— Given passage —
%%

Philippines PE: Growth potential
Philippines-focused private equity funds are young and unproven. The investment theses need to play out – ideally resulting in more deal flow for larger GPs – for the industry to come of age
When Honorio Poblador joined Morgan Stanley Private Equity Asia in 1999 part of his brief was to make investments in the Philippines. The closest he came was with media group ABS-CBN Corporation. Poblador drew up a term sheet for a $15 million deal that would increase the company’s public float with a view to boosting its trading volume and valuation. But the controlling Lopez family ended up deciding that they didn’t want to proceed.
More than a decade on from that disappointment, ABS-CBN finally did business with private equity. Capital International invested PHP2.5 billion (then $60 million) in 2013 to support expansion of the company’s digital television offering.
To Poblador, now a managing partner at local GP Navegar, this development illustrates how the scale of the investment opportunity has grown. Navegar, which closed the first-ever dedicated Philippines fund in 2014, regularly writes checks in the $15 million range where Morgan Stanley found such slim pickings. He hopes these companies can become attractive targets for pan-regional players, justifying the investment theses of local managers and sustaining the country’s PE industry.

%%

— Recorded data —
%%

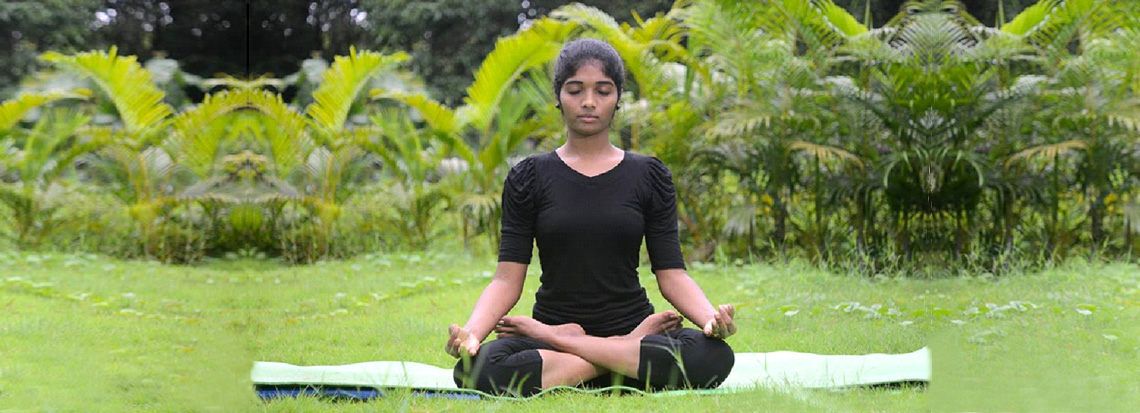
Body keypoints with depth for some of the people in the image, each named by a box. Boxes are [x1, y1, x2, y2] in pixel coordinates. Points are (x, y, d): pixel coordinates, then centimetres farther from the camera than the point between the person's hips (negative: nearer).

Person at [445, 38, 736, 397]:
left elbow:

%%

— Check your understanding —
1. In the Philippines private equity article, rework the part that begins at the words "More than a" and stops after "country’s PE industry.", putting "private equity industry" in place of "PE industry".
2. Please write the next part of the Philippines private equity article, picking up after its last sentence.
The data above comes from a separate source.

— Responses by item number —
1.
More than a decade on from that disappointment, ABS-CBN finally did business with private equity. Capital International invested PHP2.5 billion (then $60 million) in 2013 to support expansion of the company’s digital television offering.
To Poblador, now a managing partner at local GP Navegar, this development illustrates how the scale of the investment opportunity has grown. Navegar, which closed the first-ever dedicated Philippines fund in 2014, regularly writes checks in the $15 million range where Morgan Stanley found such slim pickings. He hopes these companies can become attractive targets for pan-regional players, justifying the investment theses of local managers and sustaining the country’s private equity industry.

2.
“The biggest challenge in the Philippines is there aren’t many companies capable of absorbing $100 million or more that are controlled by people who need private equity,” says Poblador. “But over time, the companies we are investing in today – businesses that weren’t previously on the radar – will be able to absorb $100 million. When this happens there will be more opportunities to invest.”
Two extremes
Private equity investment in the Philippines stands at $1.69 billion so far in 2017, more than any full-year total on record. Almost all this capital can be traced back to two deals: GIC Private and Macquarie Infrastructure & Real Assets’ $1.28 billion investment in renewable power producer Energy Development Corp. and Partners Group’s acquisition of business process outsourcing (BPO) company SPi Global for $330 million, which provided an exit for CVC Capital Partners.
Previous years have followed a similar theme, with the odd large-ticket transaction pushing up the annual total. Overall deal count has grown, but this is largely due to the emergence of venture capital. Non-VC investments still number in the single digits, according to AVCJ Research.
Plenty of private markets deals likely slip beneath the radar. Yet it remains curious to many why the Philippines – which exhibits consistently robust economic growth and has a 100 million population that is both young and increasingly consumption-oriented – isn’t generating enough interest and activity to warrant the existence of more domestic private equity firms.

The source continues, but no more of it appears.